The essential oil of the hyssop plant can be used in several ways. It can be applied topically on your skin or inhaled through a diffuser or vaporizer. Below are some ways to enjoy the benefits of this essential oil:
- Relieve fatigue, stress, and even any type of bodypain – Add 2 drops of hyssop oil to your bath water, preferably warm. Taking a bath in hyssop oil infused water may also contribute to a peaceful night’s rest.
- Address menstrual discomfort or menopausal symptoms – Mix 3 drops of hyssop oil with a carrier oil and use the mixture as a massage oil on your abdomen.
- Reduce pain as massage oil – Similar to the previous suggestion, use 3 drops of this oil blended with a carrier oil and massage on painful muscles. Rubbing the mixture on your stomach may also relieve gastrointestinal discomfort caused by indigestion and gas.
- Lower fever – Massaging 2 drops of this herbal oil with one milliliter of coconut oil on the soles of your feet may help reduce fever.
- Clear clogged respiratory tracts – When inhaled, hyssop oil can ease nasal congestion, breathing difficulties, colds, and cough. Use 2 drops in steam inhalation. You may also apply 2 drops of hyssop oil mixed with vapor rub onto your chest to induce the oil’s expectorant effect.
- Help heal and prevent scars – Add 2 drops of hyssop oil to your lotion or cream and apply topically.
Is Hyssop Oil Safe?
Using essential oils undiluted can cause allergic reactions and skin irritations. Prior to use, I recommend mixing this essential oil with a carrier oil like almond oil, coconut oil, or olive oil. To determine if you have a sensitivity to hyssop oil, first apply a drop to an affected area and observe any adverse effects that may occur.
Side Effects of Hyssop Oil
While many ancient civilizations found hyssop essential oil sacred, I believe it still possesses certain limitations. I advise hypertensive people to avoid using hyssop oil, as it can raise blood pressure.

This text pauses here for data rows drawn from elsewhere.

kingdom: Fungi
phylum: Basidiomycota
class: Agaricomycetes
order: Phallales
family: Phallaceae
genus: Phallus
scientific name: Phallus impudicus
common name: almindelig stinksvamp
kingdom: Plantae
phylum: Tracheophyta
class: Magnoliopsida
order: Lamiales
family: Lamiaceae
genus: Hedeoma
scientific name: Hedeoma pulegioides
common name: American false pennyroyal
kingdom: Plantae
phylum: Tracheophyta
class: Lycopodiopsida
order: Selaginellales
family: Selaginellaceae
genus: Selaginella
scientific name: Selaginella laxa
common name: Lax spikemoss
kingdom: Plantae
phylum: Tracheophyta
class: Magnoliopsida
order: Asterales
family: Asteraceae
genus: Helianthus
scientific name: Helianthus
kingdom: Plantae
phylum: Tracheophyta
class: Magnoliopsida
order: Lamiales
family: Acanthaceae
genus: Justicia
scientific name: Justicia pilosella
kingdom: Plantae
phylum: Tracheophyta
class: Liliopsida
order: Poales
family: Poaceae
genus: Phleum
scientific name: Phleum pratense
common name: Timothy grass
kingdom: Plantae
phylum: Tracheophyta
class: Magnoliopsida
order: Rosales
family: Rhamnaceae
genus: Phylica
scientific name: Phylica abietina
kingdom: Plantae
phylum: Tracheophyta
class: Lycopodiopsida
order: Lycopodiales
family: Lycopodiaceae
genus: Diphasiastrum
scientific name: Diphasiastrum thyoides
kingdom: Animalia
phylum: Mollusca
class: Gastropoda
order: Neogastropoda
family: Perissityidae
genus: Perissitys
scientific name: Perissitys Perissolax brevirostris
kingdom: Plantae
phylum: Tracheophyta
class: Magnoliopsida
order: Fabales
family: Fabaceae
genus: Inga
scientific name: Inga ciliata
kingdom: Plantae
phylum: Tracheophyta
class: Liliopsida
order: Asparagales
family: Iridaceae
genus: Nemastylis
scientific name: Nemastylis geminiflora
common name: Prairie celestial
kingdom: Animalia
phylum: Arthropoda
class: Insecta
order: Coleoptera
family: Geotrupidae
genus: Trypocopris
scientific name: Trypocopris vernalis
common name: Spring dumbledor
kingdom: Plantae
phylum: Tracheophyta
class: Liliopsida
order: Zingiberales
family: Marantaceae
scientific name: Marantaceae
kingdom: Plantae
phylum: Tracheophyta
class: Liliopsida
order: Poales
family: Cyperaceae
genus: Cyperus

Hyssop oil also has the potential to trigger convulsions and seizures when taken in small doses, repeatedly. As I mentioned before, the compound pinocamphone can make hyssop oil toxic and has been shown to cause epilepsy. It should not be used by epileptics. I also urge you to be extra careful in using hyssop oil, especially around children under five and infants, as it may cause fever and epilepsy. The oil can also cause skin sensitizations in children. Pregnant and nursing women should avoid using it without their doctor’s recommendation to avoid any complication.